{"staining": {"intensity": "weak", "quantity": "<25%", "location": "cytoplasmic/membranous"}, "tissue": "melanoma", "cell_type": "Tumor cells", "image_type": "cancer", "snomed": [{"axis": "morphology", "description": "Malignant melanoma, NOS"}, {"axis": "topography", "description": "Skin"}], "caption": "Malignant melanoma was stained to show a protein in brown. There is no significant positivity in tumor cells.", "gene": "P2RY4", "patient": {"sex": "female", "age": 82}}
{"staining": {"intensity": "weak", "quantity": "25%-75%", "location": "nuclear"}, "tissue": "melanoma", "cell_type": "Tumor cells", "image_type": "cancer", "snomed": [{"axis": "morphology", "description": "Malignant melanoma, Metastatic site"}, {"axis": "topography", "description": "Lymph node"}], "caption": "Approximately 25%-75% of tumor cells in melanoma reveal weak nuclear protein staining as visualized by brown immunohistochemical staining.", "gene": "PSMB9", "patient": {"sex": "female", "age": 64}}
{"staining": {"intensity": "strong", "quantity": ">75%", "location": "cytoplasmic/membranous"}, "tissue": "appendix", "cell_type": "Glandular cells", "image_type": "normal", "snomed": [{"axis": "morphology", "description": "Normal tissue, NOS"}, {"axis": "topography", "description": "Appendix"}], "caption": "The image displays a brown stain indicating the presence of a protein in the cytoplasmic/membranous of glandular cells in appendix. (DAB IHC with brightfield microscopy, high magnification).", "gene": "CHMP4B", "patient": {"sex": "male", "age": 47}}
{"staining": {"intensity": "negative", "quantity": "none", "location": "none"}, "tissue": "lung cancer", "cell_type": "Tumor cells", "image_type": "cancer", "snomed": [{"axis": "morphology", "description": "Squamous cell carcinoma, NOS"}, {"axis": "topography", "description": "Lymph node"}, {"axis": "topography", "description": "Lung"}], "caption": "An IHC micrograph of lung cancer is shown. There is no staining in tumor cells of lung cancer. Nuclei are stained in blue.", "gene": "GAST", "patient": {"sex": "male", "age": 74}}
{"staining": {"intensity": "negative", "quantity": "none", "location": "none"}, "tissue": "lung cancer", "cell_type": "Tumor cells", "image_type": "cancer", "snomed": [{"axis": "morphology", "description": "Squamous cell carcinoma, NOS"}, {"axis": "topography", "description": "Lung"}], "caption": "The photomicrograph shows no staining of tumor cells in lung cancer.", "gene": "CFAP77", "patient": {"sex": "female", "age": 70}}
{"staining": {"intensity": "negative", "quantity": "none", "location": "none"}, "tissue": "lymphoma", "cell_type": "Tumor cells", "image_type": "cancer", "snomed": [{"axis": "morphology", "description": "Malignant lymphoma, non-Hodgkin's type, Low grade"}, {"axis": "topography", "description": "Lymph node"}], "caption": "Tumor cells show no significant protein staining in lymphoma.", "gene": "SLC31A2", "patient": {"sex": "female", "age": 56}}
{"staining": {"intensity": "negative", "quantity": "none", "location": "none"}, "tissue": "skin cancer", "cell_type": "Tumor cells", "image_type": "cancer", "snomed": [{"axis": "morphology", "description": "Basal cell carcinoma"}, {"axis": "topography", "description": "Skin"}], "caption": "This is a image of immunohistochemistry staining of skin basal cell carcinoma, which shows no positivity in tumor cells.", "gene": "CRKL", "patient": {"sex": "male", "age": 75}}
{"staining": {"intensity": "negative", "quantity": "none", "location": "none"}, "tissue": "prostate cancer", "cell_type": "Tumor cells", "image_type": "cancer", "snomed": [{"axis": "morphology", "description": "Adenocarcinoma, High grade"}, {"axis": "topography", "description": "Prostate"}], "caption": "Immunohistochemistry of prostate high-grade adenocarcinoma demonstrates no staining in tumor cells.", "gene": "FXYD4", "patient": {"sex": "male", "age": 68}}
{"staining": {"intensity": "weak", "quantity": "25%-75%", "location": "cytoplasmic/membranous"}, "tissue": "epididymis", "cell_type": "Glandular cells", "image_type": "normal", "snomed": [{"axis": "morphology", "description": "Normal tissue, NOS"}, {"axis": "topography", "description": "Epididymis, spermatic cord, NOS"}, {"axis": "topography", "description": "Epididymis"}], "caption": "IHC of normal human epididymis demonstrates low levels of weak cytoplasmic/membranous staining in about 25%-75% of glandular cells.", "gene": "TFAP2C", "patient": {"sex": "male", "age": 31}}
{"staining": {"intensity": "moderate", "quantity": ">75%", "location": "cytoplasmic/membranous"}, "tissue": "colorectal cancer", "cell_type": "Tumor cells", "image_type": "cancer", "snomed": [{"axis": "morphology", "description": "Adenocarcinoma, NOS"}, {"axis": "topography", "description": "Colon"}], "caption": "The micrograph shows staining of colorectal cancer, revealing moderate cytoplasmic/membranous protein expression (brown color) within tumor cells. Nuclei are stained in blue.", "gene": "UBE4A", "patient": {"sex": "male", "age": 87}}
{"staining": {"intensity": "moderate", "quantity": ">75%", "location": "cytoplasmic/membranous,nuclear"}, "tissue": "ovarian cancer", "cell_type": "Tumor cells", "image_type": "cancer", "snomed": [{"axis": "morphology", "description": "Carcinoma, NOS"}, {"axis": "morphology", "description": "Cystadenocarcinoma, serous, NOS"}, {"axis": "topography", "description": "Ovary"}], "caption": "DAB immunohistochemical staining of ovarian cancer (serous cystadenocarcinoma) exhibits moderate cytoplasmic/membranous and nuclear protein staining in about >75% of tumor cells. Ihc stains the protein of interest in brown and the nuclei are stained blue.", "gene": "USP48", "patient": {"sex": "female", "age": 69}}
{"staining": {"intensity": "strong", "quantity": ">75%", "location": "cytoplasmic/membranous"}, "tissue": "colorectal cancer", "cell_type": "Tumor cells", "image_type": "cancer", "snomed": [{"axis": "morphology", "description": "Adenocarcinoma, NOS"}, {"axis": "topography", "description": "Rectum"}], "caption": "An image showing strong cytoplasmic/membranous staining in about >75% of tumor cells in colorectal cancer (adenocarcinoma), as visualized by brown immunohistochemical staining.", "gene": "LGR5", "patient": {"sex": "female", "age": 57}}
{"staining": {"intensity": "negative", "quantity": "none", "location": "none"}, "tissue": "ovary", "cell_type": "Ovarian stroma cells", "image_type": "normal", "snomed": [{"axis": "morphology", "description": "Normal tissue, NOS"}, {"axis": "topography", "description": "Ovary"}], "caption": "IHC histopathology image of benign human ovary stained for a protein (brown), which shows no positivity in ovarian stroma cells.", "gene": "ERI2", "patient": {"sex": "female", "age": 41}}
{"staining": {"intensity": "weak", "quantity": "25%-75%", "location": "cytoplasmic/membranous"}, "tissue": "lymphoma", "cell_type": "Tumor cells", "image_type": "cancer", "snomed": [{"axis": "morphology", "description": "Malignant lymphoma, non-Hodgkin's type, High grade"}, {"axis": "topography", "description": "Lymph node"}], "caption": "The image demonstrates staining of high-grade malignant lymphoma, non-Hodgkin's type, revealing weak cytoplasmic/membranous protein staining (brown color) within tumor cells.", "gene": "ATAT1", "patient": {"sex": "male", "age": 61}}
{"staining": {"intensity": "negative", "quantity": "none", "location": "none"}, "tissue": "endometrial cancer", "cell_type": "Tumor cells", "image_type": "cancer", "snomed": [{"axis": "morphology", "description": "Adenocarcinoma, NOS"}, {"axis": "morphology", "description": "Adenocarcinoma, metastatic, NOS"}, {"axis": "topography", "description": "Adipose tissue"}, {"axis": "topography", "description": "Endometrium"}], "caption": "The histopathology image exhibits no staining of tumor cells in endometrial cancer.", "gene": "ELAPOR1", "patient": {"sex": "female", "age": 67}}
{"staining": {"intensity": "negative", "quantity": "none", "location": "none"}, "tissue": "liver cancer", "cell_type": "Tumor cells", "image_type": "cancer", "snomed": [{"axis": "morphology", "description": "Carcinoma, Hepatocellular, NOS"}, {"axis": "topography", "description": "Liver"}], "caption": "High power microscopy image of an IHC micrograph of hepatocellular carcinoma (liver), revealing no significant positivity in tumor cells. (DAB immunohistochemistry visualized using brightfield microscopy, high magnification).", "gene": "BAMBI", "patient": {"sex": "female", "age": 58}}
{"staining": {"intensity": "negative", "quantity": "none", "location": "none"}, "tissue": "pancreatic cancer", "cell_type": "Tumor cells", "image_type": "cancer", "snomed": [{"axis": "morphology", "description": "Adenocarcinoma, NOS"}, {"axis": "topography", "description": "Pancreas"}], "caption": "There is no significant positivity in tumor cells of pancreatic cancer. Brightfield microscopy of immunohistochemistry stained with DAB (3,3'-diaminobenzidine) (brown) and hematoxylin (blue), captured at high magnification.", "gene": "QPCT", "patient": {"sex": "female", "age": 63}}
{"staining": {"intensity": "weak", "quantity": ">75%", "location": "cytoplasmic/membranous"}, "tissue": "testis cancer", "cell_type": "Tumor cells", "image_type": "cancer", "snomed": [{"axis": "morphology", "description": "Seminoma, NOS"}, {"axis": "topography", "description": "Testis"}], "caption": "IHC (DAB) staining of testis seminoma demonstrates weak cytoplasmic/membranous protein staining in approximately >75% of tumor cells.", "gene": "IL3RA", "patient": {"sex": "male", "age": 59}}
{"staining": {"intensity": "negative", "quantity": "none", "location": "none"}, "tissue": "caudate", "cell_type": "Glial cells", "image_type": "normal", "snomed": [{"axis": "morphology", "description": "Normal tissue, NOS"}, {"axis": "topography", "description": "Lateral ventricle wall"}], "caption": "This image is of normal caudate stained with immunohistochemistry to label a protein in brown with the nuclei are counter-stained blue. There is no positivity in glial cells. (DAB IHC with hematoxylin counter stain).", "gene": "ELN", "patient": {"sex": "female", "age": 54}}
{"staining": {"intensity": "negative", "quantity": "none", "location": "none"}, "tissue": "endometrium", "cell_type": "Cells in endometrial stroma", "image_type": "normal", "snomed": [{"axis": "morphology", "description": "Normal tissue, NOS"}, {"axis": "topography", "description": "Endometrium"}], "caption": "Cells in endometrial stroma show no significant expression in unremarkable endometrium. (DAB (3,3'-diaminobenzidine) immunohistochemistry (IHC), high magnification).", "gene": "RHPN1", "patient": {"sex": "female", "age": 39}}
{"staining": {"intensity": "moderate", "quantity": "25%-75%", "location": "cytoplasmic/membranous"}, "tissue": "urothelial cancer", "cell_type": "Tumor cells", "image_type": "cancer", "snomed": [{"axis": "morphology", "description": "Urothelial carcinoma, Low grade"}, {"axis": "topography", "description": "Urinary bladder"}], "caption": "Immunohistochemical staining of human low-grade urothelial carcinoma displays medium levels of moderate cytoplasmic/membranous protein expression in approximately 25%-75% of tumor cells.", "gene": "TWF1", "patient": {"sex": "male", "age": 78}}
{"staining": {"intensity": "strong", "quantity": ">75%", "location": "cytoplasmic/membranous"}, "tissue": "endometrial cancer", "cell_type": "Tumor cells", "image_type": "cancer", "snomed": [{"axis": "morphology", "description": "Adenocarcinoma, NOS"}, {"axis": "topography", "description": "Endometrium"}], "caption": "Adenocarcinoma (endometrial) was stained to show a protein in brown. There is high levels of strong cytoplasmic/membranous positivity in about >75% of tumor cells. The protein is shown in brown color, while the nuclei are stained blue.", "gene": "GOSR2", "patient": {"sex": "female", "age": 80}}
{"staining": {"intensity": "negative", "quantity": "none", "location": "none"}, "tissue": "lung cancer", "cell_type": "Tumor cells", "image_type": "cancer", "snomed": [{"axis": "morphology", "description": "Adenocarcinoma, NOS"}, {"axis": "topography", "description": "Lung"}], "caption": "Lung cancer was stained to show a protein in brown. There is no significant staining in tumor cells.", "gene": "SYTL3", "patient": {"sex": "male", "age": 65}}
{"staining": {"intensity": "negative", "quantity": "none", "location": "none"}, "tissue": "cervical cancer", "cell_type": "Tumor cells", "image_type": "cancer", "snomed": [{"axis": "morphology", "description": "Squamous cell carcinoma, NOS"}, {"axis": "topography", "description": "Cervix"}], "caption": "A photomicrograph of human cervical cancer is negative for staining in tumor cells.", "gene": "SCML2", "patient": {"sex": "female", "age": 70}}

**REQUIRED WORK:**
Show every line above where "melanoma" is found.

**SOLUTION BELOW:**
{"staining": {"intensity": "weak", "quantity": "<25%", "location": "cytoplasmic/membranous"}, "tissue": "melanoma", "cell_type": "Tumor cells", "image_type": "cancer", "snomed": [{"axis": "morphology", "description": "Malignant melanoma, NOS"}, {"axis": "topography", "description": "Skin"}], "caption": "Malignant melanoma was stained to show a protein in brown. There is no significant positivity in tumor cells.", "gene": "P2RY4", "patient": {"sex": "female", "age": 82}}
{"staining": {"intensity": "weak", "quantity": "25%-75%", "location": "nuclear"}, "tissue": "melanoma", "cell_type": "Tumor cells", "image_type": "cancer", "snomed": [{"axis": "morphology", "description": "Malignant melanoma, Metastatic site"}, {"axis": "topography", "description": "Lymph node"}], "caption": "Approximately 25%-75% of tumor cells in melanoma reveal weak nuclear protein staining as visualized by brown immunohistochemical staining.", "gene": "PSMB9", "patient": {"sex": "female", "age": 64}}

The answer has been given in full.